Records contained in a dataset
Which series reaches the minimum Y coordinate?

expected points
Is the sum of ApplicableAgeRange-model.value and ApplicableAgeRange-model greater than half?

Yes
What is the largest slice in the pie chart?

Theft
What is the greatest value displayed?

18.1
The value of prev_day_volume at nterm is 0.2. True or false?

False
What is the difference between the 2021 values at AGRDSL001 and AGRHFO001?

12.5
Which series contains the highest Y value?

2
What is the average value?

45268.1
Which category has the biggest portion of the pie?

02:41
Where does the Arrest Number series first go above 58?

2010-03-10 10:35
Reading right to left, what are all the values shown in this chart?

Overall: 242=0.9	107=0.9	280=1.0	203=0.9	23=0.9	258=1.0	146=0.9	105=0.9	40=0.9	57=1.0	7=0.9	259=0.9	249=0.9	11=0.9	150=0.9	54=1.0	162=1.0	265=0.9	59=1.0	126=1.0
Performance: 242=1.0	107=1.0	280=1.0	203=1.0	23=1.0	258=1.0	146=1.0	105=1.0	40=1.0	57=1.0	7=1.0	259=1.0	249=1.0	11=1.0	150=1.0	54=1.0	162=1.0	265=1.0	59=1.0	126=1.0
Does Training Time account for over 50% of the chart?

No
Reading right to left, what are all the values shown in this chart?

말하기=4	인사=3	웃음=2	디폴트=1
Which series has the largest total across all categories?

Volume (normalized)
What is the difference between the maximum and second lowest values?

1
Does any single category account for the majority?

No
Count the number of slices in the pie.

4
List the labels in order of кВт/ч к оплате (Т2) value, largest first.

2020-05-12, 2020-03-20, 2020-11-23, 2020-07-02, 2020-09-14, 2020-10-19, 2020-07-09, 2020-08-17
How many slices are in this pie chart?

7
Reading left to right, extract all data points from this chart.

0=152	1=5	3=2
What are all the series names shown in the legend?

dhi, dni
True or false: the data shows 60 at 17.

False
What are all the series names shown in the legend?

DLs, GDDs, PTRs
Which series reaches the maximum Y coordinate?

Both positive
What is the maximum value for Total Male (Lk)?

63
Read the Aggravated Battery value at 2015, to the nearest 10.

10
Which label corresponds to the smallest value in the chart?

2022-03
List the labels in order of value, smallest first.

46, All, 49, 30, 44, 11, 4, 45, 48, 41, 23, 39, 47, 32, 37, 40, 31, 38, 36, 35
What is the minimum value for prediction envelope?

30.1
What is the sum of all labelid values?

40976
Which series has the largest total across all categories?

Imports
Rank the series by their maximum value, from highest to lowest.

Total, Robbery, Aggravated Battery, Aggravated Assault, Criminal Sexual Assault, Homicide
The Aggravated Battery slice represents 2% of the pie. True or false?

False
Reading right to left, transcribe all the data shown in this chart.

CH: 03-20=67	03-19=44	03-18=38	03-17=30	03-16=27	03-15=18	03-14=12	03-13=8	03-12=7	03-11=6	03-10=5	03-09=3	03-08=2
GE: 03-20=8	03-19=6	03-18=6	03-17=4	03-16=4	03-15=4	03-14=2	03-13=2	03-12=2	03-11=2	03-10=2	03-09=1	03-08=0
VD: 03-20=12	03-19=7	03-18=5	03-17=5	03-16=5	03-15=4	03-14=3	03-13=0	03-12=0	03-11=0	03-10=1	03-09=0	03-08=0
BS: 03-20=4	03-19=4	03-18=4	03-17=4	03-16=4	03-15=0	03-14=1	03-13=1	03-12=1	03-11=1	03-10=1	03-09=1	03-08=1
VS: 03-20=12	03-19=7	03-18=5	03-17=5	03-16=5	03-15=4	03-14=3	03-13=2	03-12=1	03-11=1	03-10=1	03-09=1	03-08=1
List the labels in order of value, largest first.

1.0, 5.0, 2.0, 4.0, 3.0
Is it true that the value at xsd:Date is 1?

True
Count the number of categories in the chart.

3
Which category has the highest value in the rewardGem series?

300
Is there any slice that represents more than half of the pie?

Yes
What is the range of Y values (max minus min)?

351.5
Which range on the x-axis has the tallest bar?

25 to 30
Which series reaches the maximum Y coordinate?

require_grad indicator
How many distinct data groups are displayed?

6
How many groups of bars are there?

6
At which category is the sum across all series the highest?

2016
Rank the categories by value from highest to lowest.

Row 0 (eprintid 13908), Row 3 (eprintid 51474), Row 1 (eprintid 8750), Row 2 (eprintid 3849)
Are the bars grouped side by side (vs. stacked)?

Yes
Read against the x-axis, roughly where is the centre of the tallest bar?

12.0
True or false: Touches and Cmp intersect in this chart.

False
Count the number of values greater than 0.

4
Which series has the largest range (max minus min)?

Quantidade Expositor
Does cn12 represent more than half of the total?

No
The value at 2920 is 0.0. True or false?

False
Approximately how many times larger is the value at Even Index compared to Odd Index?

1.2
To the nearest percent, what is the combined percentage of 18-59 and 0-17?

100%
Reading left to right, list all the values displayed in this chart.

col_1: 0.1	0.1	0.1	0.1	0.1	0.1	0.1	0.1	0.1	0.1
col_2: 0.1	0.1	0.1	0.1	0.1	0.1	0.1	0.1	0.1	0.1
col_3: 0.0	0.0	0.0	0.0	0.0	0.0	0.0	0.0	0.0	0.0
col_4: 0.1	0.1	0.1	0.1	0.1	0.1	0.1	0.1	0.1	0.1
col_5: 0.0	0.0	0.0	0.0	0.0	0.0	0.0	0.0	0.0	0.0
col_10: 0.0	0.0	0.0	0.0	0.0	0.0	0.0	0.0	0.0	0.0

- Brief
Copy out every line of the material above word for word, with nothing added or left out.

- Exercise answer
Which series reaches the minimum Y coordinate?

expected points
Is the sum of ApplicableAgeRange-model.value and ApplicableAgeRange-model greater than half?

Yes
What is the largest slice in the pie chart?

Theft
What is the greatest value displayed?

18.1
The value of prev_day_volume at nterm is 0.2. True or false?

False
What is the difference between the 2021 values at AGRDSL001 and AGRHFO001?

12.5
Which series contains the highest Y value?

2
What is the average value?

45268.1
Which category has the biggest portion of the pie?

02:41
Where does the Arrest Number series first go above 58?

2010-03-10 10:35
Reading right to left, what are all the values shown in this chart?

Overall: 242=0.9	107=0.9	280=1.0	203=0.9	23=0.9	258=1.0	146=0.9	105=0.9	40=0.9	57=1.0	7=0.9	259=0.9	249=0.9	11=0.9	150=0.9	54=1.0	162=1.0	265=0.9	59=1.0	126=1.0
Performance: 242=1.0	107=1.0	280=1.0	203=1.0	23=1.0	258=1.0	146=1.0	105=1.0	40=1.0	57=1.0	7=1.0	259=1.0	249=1.0	11=1.0	150=1.0	54=1.0	162=1.0	265=1.0	59=1.0	126=1.0
Does Training Time account for over 50% of the chart?

No
Reading right to left, what are all the values shown in this chart?

말하기=4	인사=3	웃음=2	디폴트=1
Which series has the largest total across all categories?

Volume (normalized)
What is the difference between the maximum and second lowest values?

1
Does any single category account for the majority?

No
Count the number of slices in the pie.

4
List the labels in order of кВт/ч к оплате (Т2) value, largest first.

2020-05-12, 2020-03-20, 2020-11-23, 2020-07-02, 2020-09-14, 2020-10-19, 2020-07-09, 2020-08-17
How many slices are in this pie chart?

7
Reading left to right, extract all data points from this chart.

0=152	1=5	3=2
What are all the series names shown in the legend?

dhi, dni
True or false: the data shows 60 at 17.

False
What are all the series names shown in the legend?

DLs, GDDs, PTRs
Which series reaches the maximum Y coordinate?

Both positive
What is the maximum value for Total Male (Lk)?

63
Read the Aggravated Battery value at 2015, to the nearest 10.

10
Which label corresponds to the smallest value in the chart?

2022-03
List the labels in order of value, smallest first.

46, All, 49, 30, 44, 11, 4, 45, 48, 41, 23, 39, 47, 32, 37, 40, 31, 38, 36, 35
What is the minimum value for prediction envelope?

30.1
What is the sum of all labelid values?

40976
Which series has the largest total across all categories?

Imports
Rank the series by their maximum value, from highest to lowest.

Total, Robbery, Aggravated Battery, Aggravated Assault, Criminal Sexual Assault, Homicide
The Aggravated Battery slice represents 2% of the pie. True or false?

False
Reading right to left, transcribe all the data shown in this chart.

CH: 03-20=67	03-19=44	03-18=38	03-17=30	03-16=27	03-15=18	03-14=12	03-13=8	03-12=7	03-11=6	03-10=5	03-09=3	03-08=2
GE: 03-20=8	03-19=6	03-18=6	03-17=4	03-16=4	03-15=4	03-14=2	03-13=2	03-12=2	03-11=2	03-10=2	03-09=1	03-08=0
VD: 03-20=12	03-19=7	03-18=5	03-17=5	03-16=5	03-15=4	03-14=3	03-13=0	03-12=0	03-11=0	03-10=1	03-09=0	03-08=0
BS: 03-20=4	03-19=4	03-18=4	03-17=4	03-16=4	03-15=0	03-14=1	03-13=1	03-12=1	03-11=1	03-10=1	03-09=1	03-08=1
VS: 03-20=12	03-19=7	03-18=5	03-17=5	03-16=5	03-15=4	03-14=3	03-13=2	03-12=1	03-11=1	03-10=1	03-09=1	03-08=1
List the labels in order of value, largest first.

1.0, 5.0, 2.0, 4.0, 3.0
Is it true that the value at xsd:Date is 1?

True
Count the number of categories in the chart.

3
Which category has the highest value in the rewardGem series?

300
Is there any slice that represents more than half of the pie?

Yes
What is the range of Y values (max minus min)?

351.5
Which range on the x-axis has the tallest bar?

25 to 30
Which series reaches the maximum Y coordinate?

require_grad indicator
How many distinct data groups are displayed?

6
How many groups of bars are there?

6
At which category is the sum across all series the highest?

2016
Rank the categories by value from highest to lowest.

Row 0 (eprintid 13908), Row 3 (eprintid 51474), Row 1 (eprintid 8750), Row 2 (eprintid 3849)
Are the bars grouped side by side (vs. stacked)?

Yes
Read against the x-axis, roughly where is the centre of the tallest bar?

12.0
True or false: Touches and Cmp intersect in this chart.

False
Count the number of values greater than 0.

4
Which series has the largest range (max minus min)?

Quantidade Expositor
Does cn12 represent more than half of the total?

No
The value at 2920 is 0.0. True or false?

False
Approximately how many times larger is the value at Even Index compared to Odd Index?

1.2
To the nearest percent, what is the combined percentage of 18-59 and 0-17?

100%
Reading left to right, list all the values displayed in this chart.

col_1: 0.1	0.1	0.1	0.1	0.1	0.1	0.1	0.1	0.1	0.1
col_2: 0.1	0.1	0.1	0.1	0.1	0.1	0.1	0.1	0.1	0.1
col_3: 0.0	0.0	0.0	0.0	0.0	0.0	0.0	0.0	0.0	0.0
col_4: 0.1	0.1	0.1	0.1	0.1	0.1	0.1	0.1	0.1	0.1
col_5: 0.0	0.0	0.0	0.0	0.0	0.0	0.0	0.0	0.0	0.0
col_10: 0.0	0.0	0.0	0.0	0.0	0.0	0.0	0.0	0.0	0.0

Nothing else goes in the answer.